§ **TASK INSTRUCTIONS**: The task for the listing below is to write out exactly the lines starting at the one containing "left_click_drag(640, 178, 645, 236)" and ending at the one containing "left_click(632, 117)", both included. Pictures are to be omitted.

§ **SUPPLIED INFORMATION**:
■ ■ ■ ■

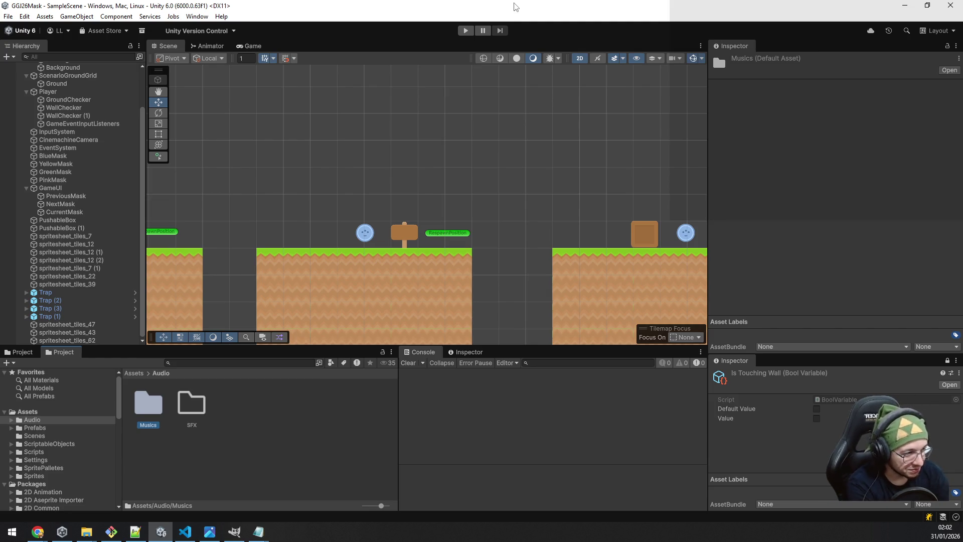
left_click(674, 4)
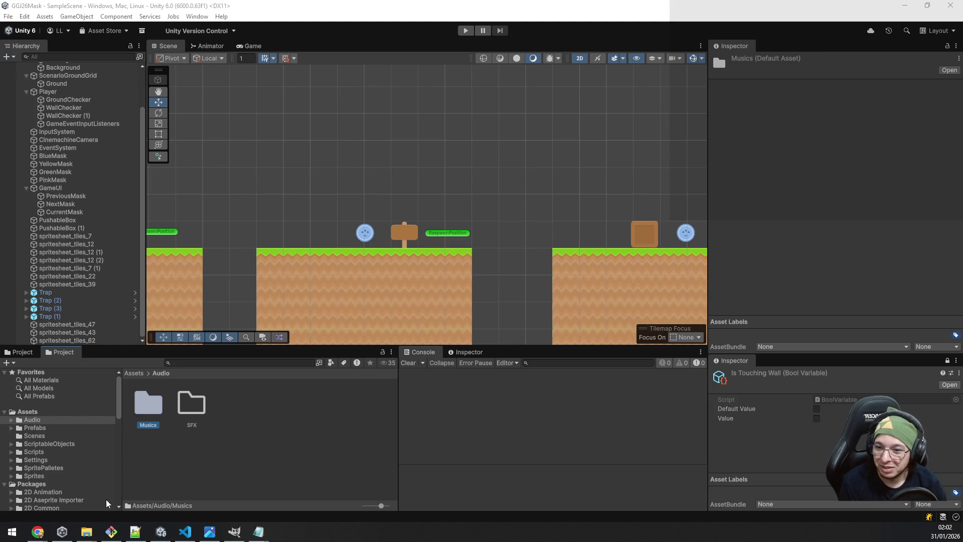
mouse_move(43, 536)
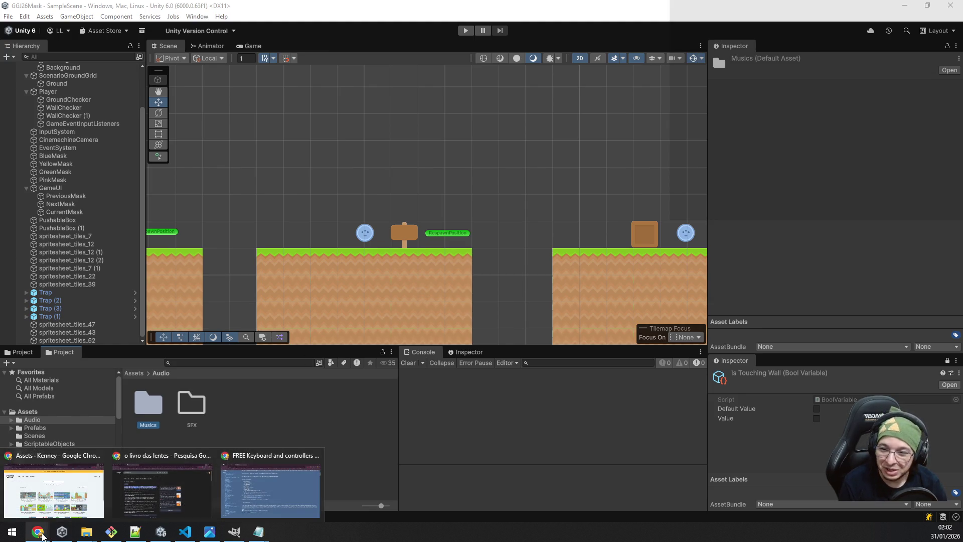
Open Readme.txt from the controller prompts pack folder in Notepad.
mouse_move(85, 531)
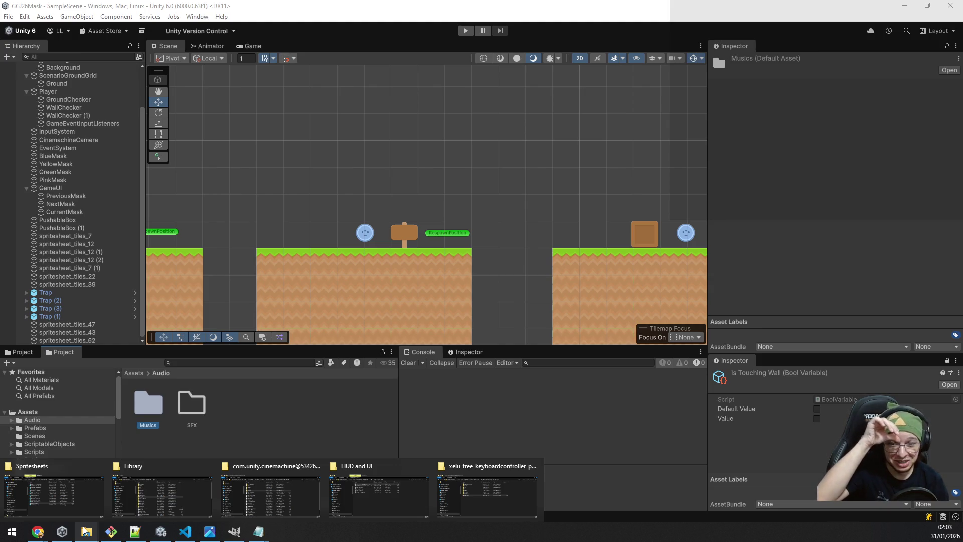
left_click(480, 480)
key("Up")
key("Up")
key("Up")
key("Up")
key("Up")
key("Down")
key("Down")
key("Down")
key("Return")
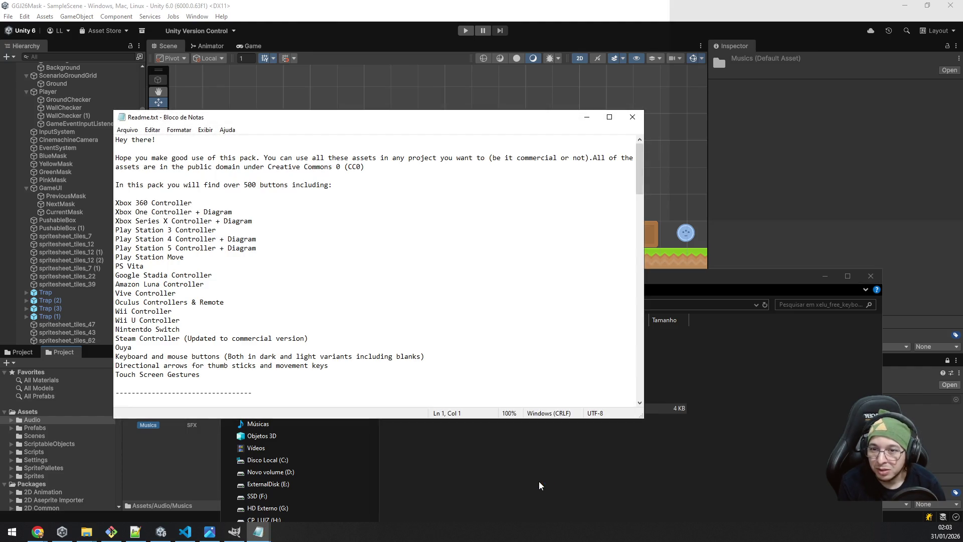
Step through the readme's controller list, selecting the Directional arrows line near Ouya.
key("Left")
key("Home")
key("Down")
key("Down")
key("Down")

■ ■ ■ ■

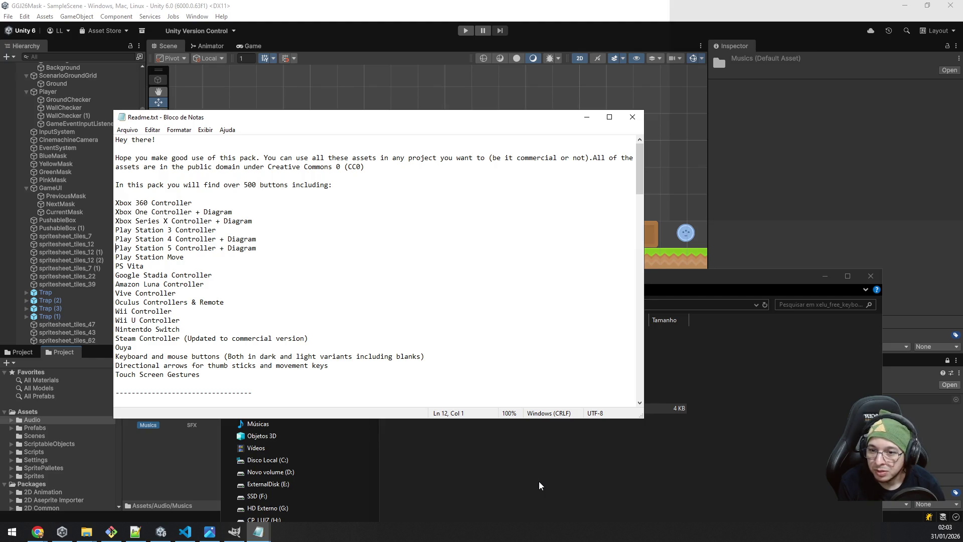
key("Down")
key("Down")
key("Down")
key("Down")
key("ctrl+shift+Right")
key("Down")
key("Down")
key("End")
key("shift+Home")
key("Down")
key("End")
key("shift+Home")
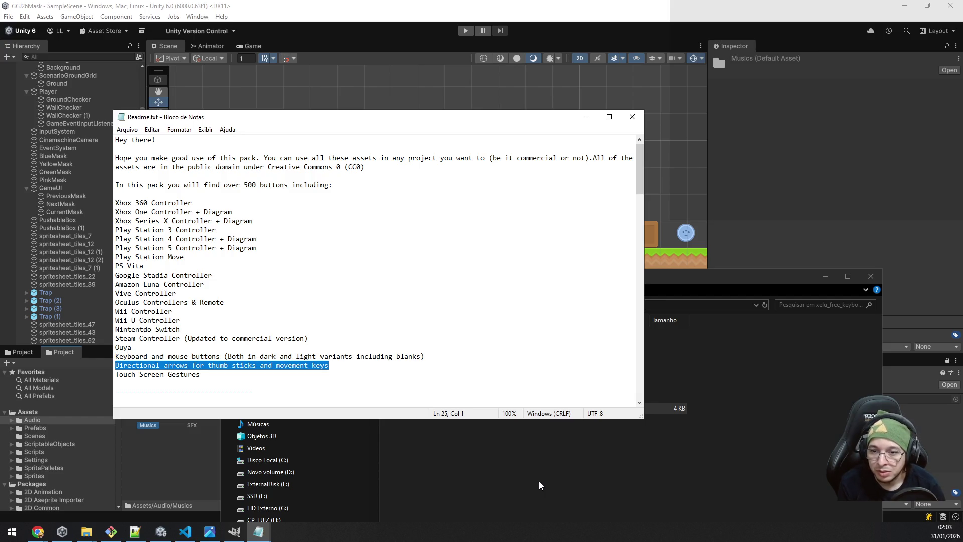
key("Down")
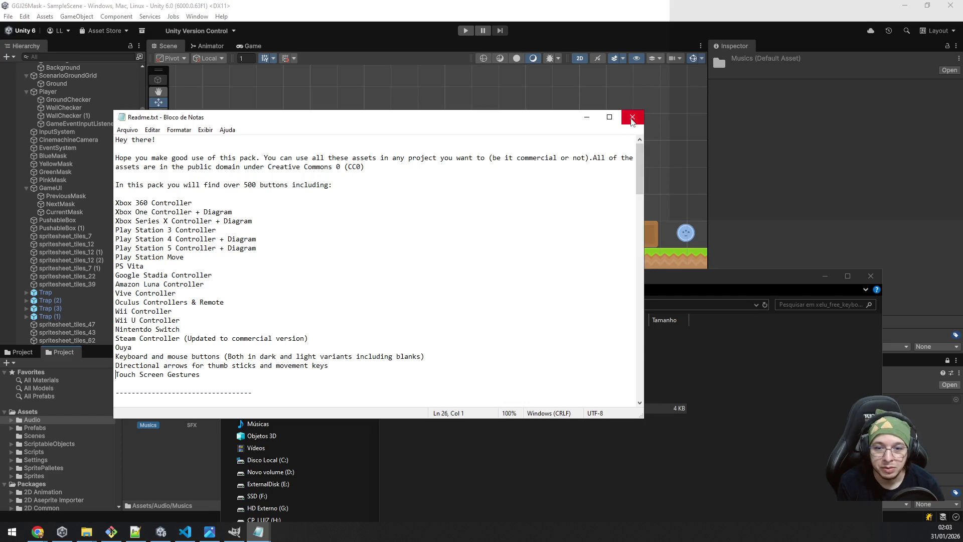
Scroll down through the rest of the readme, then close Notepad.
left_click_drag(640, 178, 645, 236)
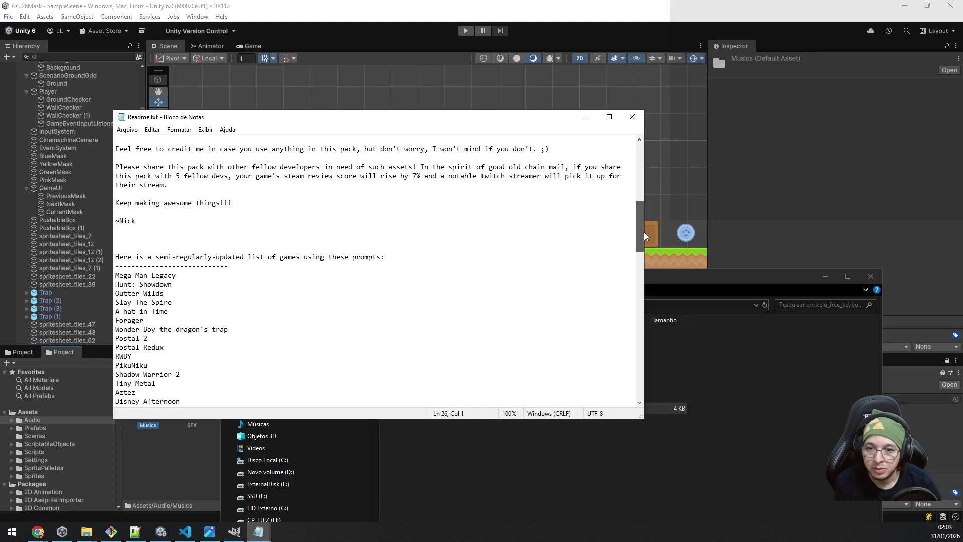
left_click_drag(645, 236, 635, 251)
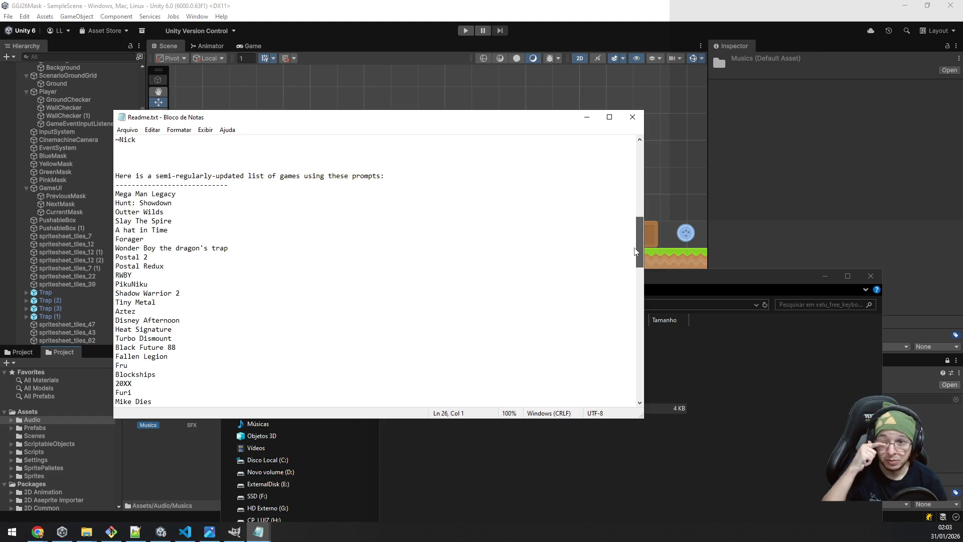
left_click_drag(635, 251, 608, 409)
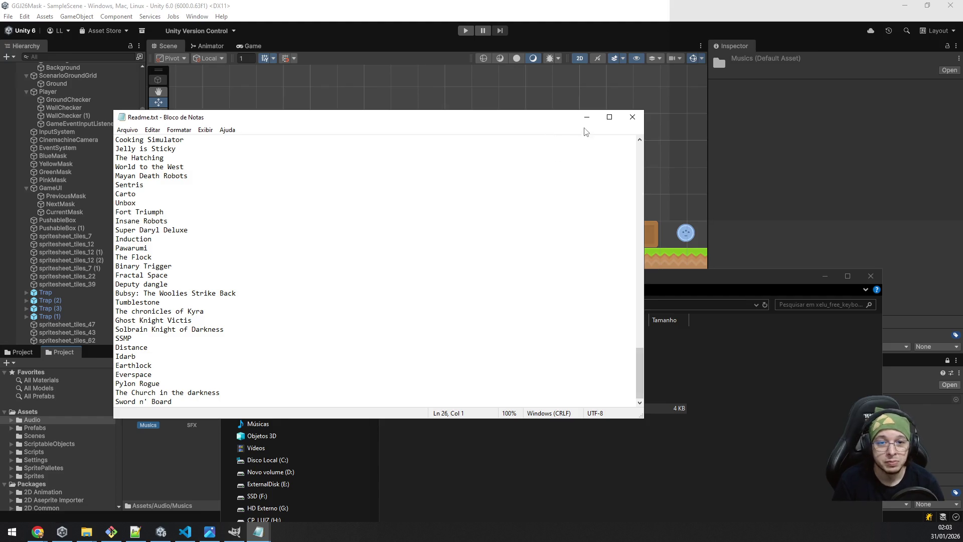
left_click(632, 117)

■ ■ ■ ■

§ **SOLVED EXERCISE**:
left_click_drag(640, 178, 645, 236)
left_click_drag(645, 236, 635, 251)
left_click_drag(635, 251, 608, 409)
left_click(632, 117)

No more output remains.